▶ [PROBLEM]:
From the first line of the entries down to the line with "register u_int tgtbitno", write out every line exactly; that last line counts, but pictures do not.

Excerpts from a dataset
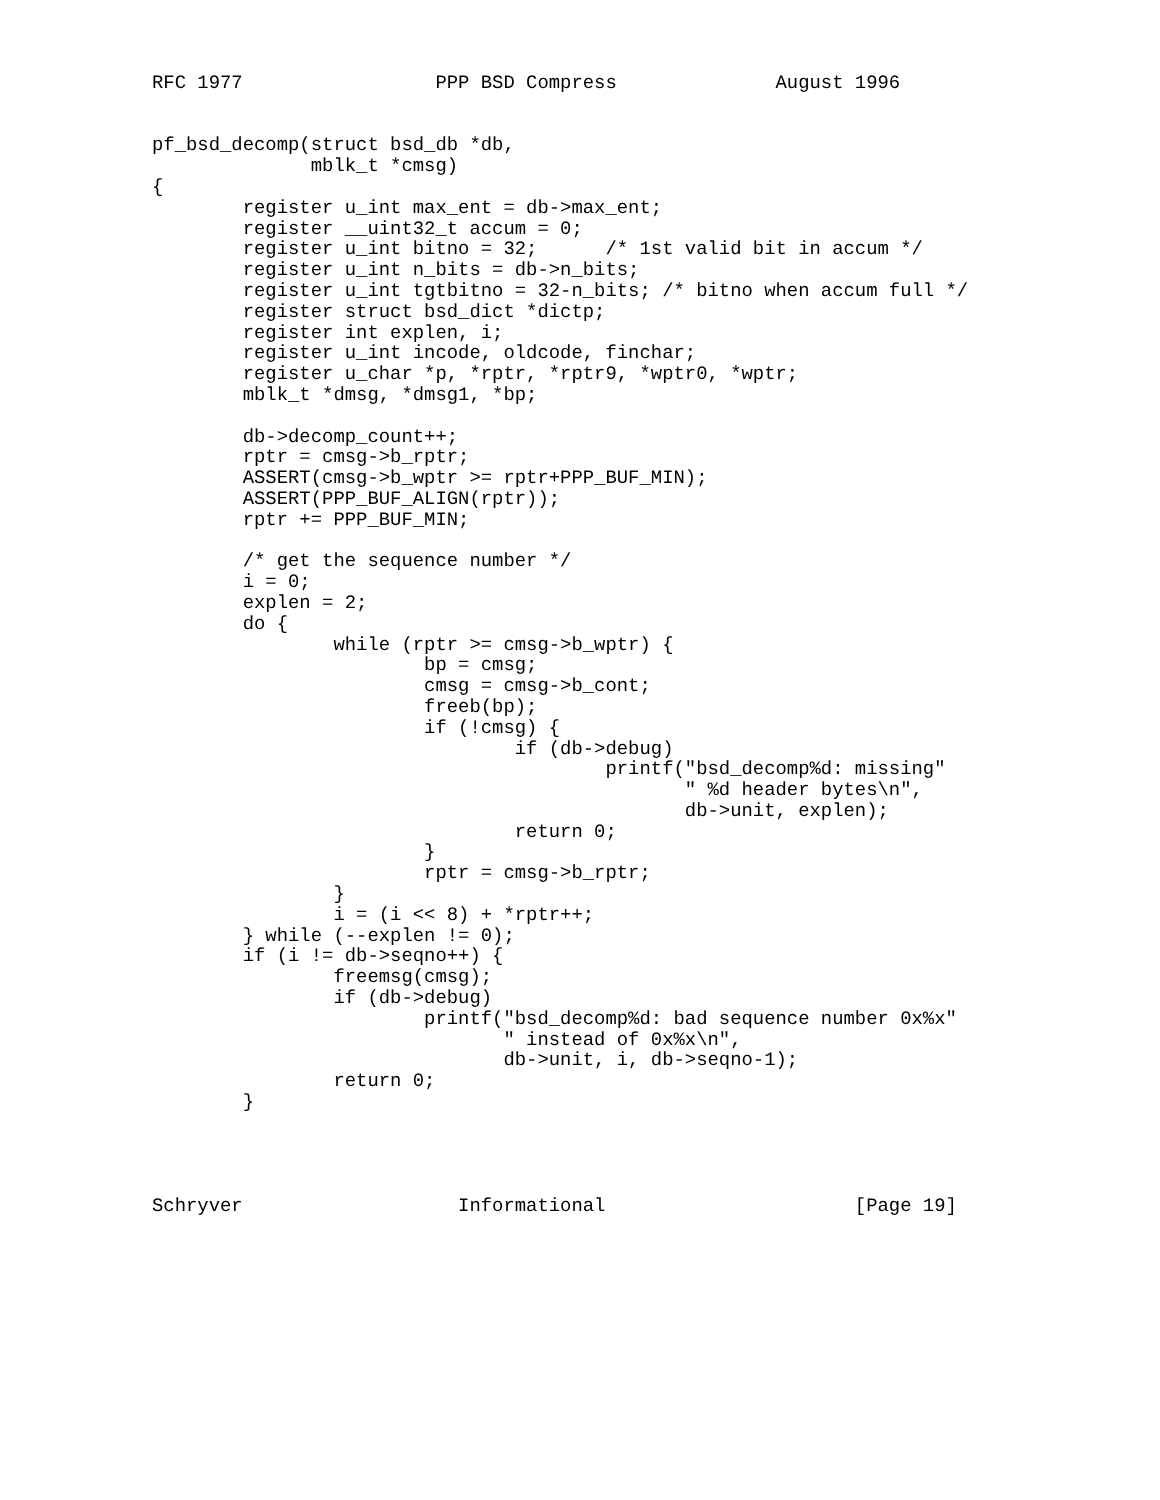RFC 1977                 PPP BSD Compress              August 1996


pf_bsd_decomp(struct bsd_db *db,
              mblk_t *cmsg)
{
        register u_int max_ent = db->max_ent;
        register __uint32_t accum = 0;
        register u_int bitno = 32;      /* 1st valid bit in accum */
        register u_int n_bits = db->n_bits;
        register u_int tgtbitno = 32-n_bits; /* bitno when accum full */
        register struct bsd_dict *dictp;
        register int explen, i;
        register u_int incode, oldcode, finchar;
        register u_char *p, *rptr, *rptr9, *wptr0, *wptr;
        mblk_t *dmsg, *dmsg1, *bp;

        db->decomp_count++;
        rptr = cmsg->b_rptr;
        ASSERT(cmsg->b_wptr >= rptr+PPP_BUF_MIN);
        ASSERT(PPP_BUF_ALIGN(rptr));
        rptr += PPP_BUF_MIN;

        /* get the sequence number */
        i = 0;
        explen = 2;
        do {
                while (rptr >= cmsg->b_wptr) {
                        bp = cmsg;
                        cmsg = cmsg->b_cont;
                        freeb(bp);
                        if (!cmsg) {
                                if (db->debug)
                                        printf("bsd_decomp%d: missing"
                                               " %d header bytes\n",
                                               db->unit, explen);
                                return 0;
                        }
                        rptr = cmsg->b_rptr;
                }
                i = (i << 8) + *rptr++;
        } while (--explen != 0);
        if (i != db->seqno++) {
                freemsg(cmsg);
                if (db->debug)
                        printf("bsd_decomp%d: bad sequence number 0x%x"
                               " instead of 0x%x\n",
                               db->unit, i, db->seqno-1);
                return 0;
        }




Schryver                   Informational                      [Page 19]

▶ [SOLVED PROBLEM]:
RFC 1977                 PPP BSD Compress              August 1996


pf_bsd_decomp(struct bsd_db *db,
              mblk_t *cmsg)
{
        register u_int max_ent = db->max_ent;
        register __uint32_t accum = 0;
        register u_int bitno = 32;      /* 1st valid bit in accum */
        register u_int n_bits = db->n_bits;
        register u_int tgtbitno = 32-n_bits; /* bitno when accum full */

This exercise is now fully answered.